DIRECTIONS FOR THIS TASK
Here the job is to return only the lines of the material, exactly, from the first one to the line with "Peter Bömmels".

START SUPPLIED DATA

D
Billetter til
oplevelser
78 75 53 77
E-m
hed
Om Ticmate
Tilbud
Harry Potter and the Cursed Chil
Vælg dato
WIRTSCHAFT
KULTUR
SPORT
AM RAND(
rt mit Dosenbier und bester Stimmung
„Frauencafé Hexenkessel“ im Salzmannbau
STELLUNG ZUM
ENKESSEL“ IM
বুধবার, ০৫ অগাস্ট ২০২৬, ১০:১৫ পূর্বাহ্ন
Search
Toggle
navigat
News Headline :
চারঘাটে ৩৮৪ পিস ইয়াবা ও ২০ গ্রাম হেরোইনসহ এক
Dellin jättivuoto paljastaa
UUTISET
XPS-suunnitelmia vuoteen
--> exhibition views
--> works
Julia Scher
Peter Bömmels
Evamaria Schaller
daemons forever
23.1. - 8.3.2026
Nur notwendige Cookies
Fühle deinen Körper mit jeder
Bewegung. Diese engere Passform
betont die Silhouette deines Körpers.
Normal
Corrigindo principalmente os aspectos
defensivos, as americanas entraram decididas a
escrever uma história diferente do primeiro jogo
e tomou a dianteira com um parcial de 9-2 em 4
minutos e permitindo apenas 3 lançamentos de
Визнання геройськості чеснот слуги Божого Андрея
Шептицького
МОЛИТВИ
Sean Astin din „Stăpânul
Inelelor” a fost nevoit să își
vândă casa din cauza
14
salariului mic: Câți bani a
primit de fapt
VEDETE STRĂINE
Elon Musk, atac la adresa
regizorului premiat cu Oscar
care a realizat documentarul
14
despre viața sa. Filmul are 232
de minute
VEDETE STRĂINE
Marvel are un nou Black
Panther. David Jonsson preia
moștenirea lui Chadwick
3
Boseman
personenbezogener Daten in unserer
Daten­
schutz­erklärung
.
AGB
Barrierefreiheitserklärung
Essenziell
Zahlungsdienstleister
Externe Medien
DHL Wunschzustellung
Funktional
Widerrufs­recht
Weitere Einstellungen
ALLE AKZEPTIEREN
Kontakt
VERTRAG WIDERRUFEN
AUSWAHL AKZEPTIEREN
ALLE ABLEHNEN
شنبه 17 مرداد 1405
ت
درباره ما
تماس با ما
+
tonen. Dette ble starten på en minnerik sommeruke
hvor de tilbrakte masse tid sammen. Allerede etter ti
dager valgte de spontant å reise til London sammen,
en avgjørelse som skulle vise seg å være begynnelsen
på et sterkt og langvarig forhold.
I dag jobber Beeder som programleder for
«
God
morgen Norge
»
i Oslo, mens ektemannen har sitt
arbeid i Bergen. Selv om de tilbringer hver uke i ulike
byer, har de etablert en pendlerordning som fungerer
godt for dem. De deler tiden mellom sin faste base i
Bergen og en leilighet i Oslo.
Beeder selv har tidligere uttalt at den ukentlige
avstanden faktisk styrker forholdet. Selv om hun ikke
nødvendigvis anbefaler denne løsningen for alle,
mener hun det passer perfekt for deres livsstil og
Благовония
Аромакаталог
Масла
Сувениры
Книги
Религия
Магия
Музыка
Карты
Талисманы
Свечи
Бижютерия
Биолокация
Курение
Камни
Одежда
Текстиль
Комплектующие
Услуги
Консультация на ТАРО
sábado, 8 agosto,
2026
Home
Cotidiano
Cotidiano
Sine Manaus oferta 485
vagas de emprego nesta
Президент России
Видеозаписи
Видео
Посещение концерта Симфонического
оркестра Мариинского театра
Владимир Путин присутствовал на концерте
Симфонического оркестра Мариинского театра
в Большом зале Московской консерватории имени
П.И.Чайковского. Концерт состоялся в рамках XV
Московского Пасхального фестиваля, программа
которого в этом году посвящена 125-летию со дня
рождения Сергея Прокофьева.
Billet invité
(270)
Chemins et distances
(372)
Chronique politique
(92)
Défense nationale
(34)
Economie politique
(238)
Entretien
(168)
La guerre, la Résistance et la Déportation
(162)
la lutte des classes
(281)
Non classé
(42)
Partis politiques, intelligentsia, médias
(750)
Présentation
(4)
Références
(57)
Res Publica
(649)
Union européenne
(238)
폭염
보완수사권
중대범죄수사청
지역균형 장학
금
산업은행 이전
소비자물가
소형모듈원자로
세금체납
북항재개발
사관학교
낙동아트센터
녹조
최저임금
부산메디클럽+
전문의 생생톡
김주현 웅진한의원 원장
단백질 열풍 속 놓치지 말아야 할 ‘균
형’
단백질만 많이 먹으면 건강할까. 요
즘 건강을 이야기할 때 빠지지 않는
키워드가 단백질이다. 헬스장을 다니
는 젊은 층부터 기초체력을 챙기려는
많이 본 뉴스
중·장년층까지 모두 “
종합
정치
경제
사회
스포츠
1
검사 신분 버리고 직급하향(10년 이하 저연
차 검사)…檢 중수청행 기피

END SUPPLIED DATA

ANSWER TO THE PROBLEM
D
Billetter til
oplevelser
78 75 53 77
E-m
hed
Om Ticmate
Tilbud
Harry Potter and the Cursed Chil
Vælg dato
WIRTSCHAFT
KULTUR
SPORT
AM RAND(
rt mit Dosenbier und bester Stimmung
„Frauencafé Hexenkessel“ im Salzmannbau
STELLUNG ZUM
ENKESSEL“ IM
বুধবার, ০৫ অগাস্ট ২০২৬, ১০:১৫ পূর্বাহ্ন
Search
Toggle
navigat
News Headline :
চারঘাটে ৩৮৪ পিস ইয়াবা ও ২০ গ্রাম হেরোইনসহ এক
Dellin jättivuoto paljastaa
UUTISET
XPS-suunnitelmia vuoteen
--> exhibition views
--> works
Julia Scher
Peter Bömmels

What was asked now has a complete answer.